1.18.5 The Cat’s Path
Once we have a breadth-first search all sorted out, we can use it to build a function that determines where the shortest paths from the cat’s current position to the boundary are.
The function on-cats-path? accepts a world and returns a predicate on the posns in the world. The predicate indicates if the given posn is on the shortest path.
For example, in a world of size 7 with the cat at (make-posn 2 2), the circles with white centers are on the shortest path to the boundary:
So we can formulate two test cases using this world, one in the white circles and one not:
(let ([on-the-path? (on-cats-path? (make-world (empty-board 7) (make-posn 2 2) 'playing 7 #f #t))]) (test (on-the-path? (make-posn 1 0)) #t) (test (on-the-path? (make-posn 4 4)) #f))

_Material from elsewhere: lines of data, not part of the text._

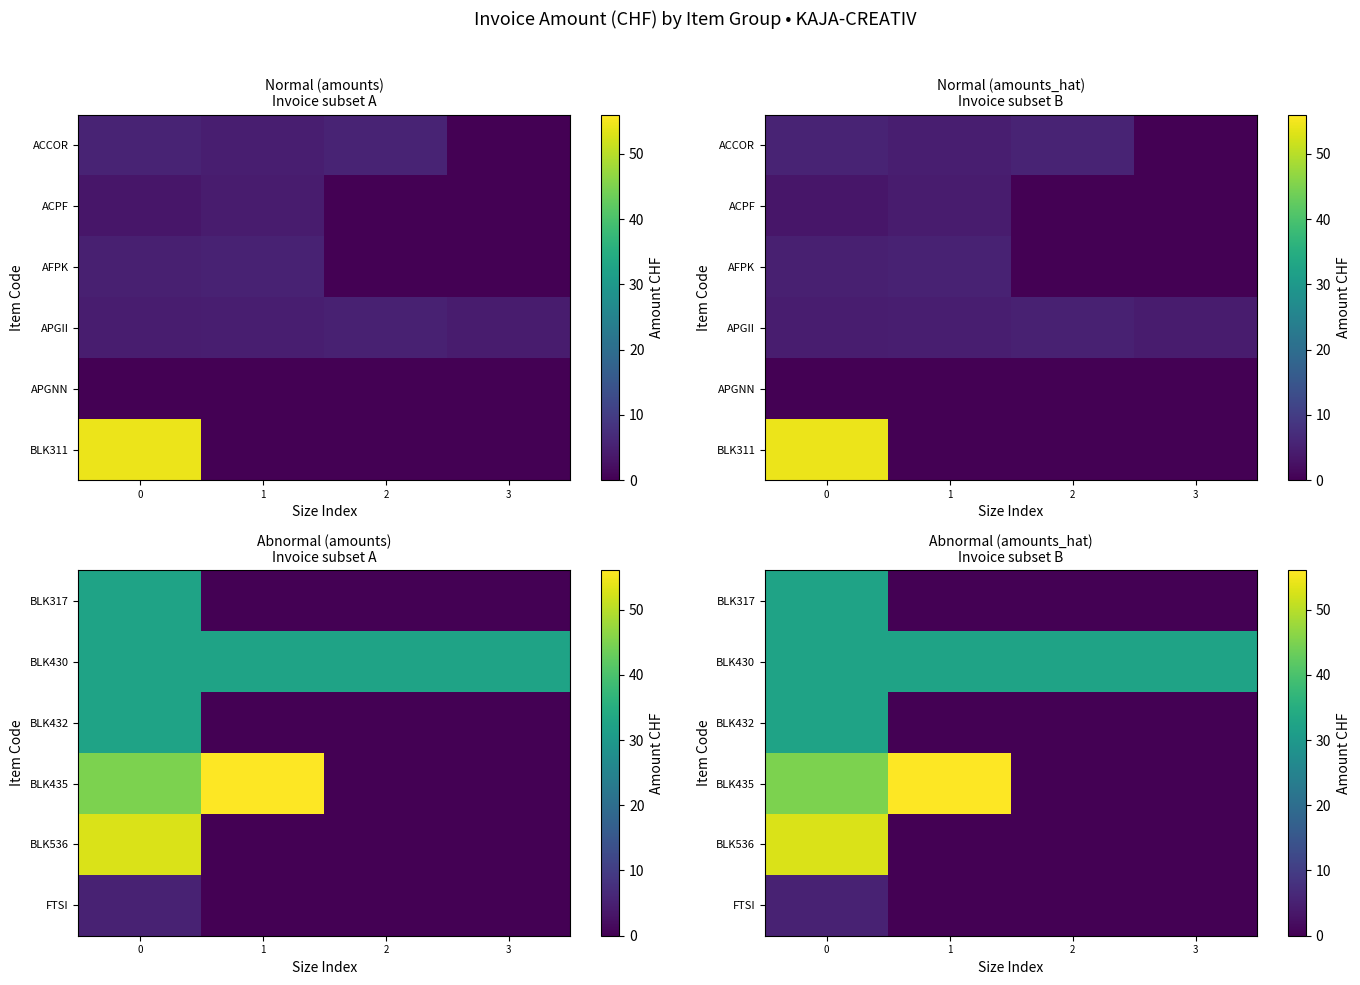

The value of BLK432 at 2 is 22.0. True or false?

False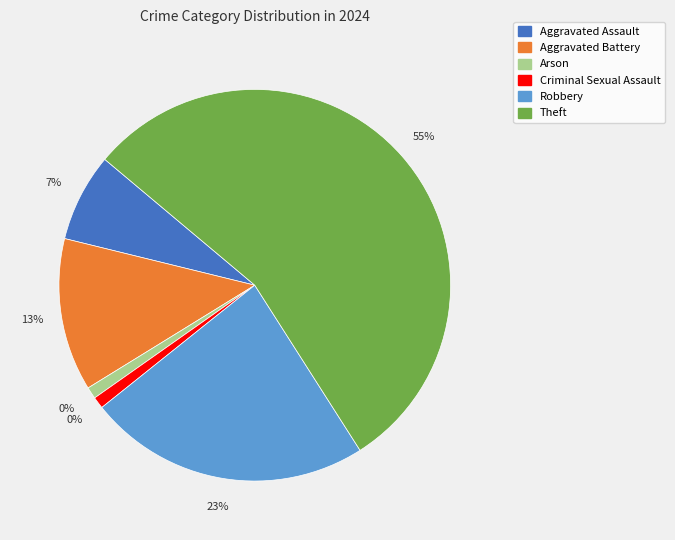

What portion of the pie excludes Robbery?

76.7%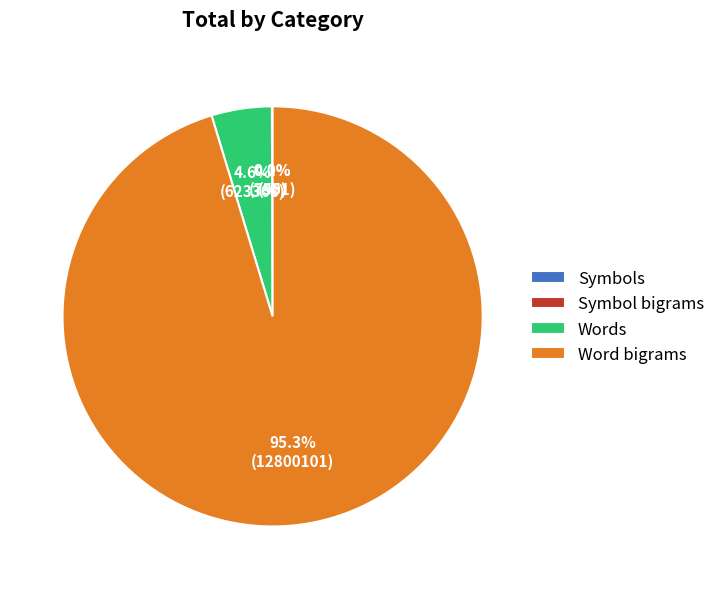

What is the largest slice in the pie chart?

Word bigrams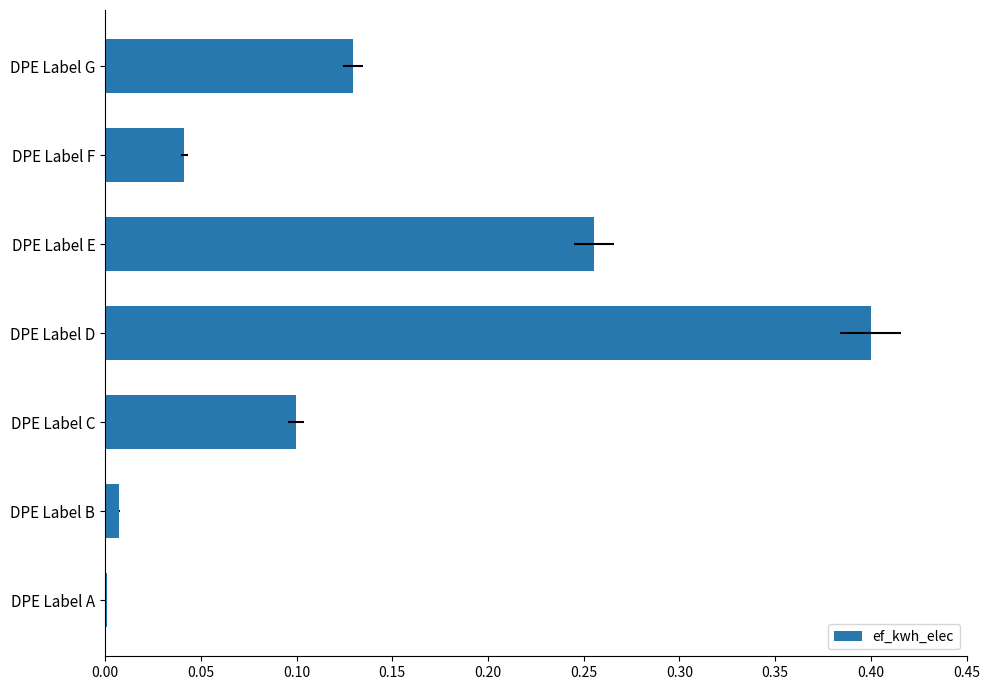

Reading right to left, extract all data points from this chart.

0.1	0.0	0.3	0.4	0.1	0.0	0.0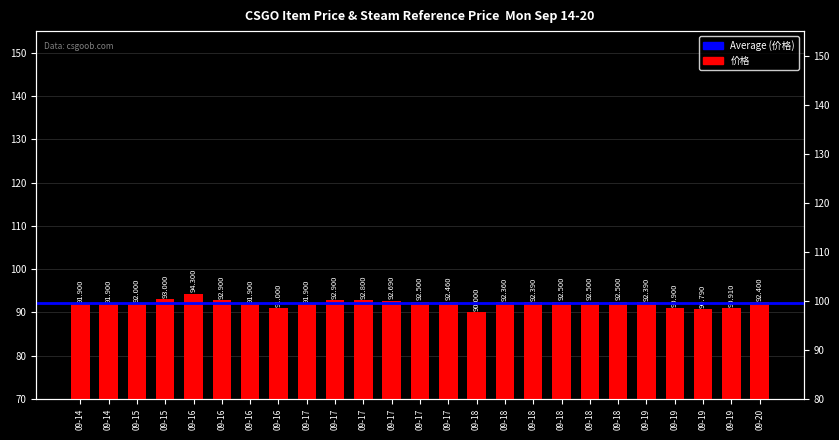

List the labels in order of value, largest first.

09-16, 09-15, 09-16, 09-17, 09-17, 09-17, 09-17, 09-18, 09-18, 09-18, 09-17, 09-20, 09-18, 09-19, 09-18, 09-15, 09-14, 09-14, 09-16, 09-17, 09-16, 09-19, 09-19, 09-19, 09-18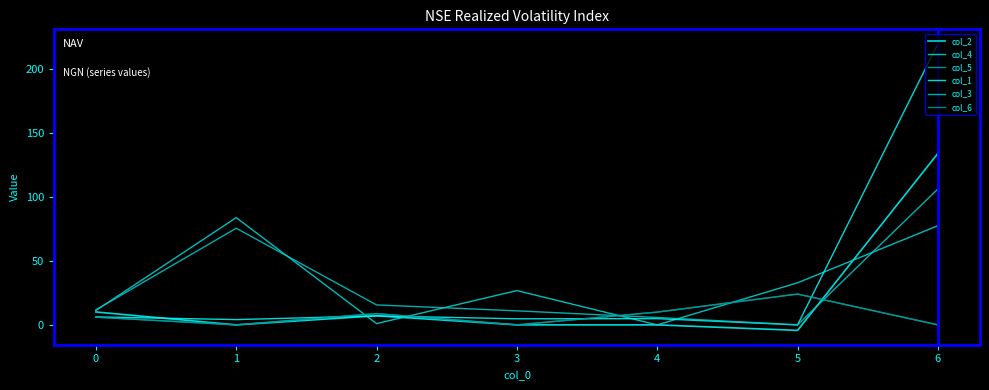

Is the value of col_4 at 5 greater than the value of col_3 at 0?

Yes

The computation of the shortest path to the boundary proceeds by computing two distance maps; the distance map to the boundary and the distance map to the cat. Then, a node is on one of the shortest paths if the distance to the cat plus the distance to the boundary is equal to the distance from the cat to the boundary.
The code is essentially that, plus two other special cases. Specifically if the “h” key is not pressed down, then we just consider no cells to be on that shortest path. And if the distance to the cat is '∞, then again no nodes are on the path. The second situation happens when the cat is completely boxed in and has lost the game.
(define/contract (on-cats-path? w) (-> world? (-> posn? boolean?)) (cond [(world-help? w) (let () (define edge-distance-map (build-bfs-table w 'boundary)) (define cat-distance-map (build-bfs-table w (world-cat w))) (define cat-distance (lookup-in-table edge-distance-map (world-cat w))) (cond [(equal? cat-distance '∞) (lambda (p) #f)] [else (lambda (p) (equal? (+/f (lookup-in-table cat-distance-map p) (lookup-in-table edge-distance-map p)) cat-distance))]))] [else (lambda (p) #f)]))
Finally, the helper function +/f is just like +, except that it returns '∞ if either argument is '∞.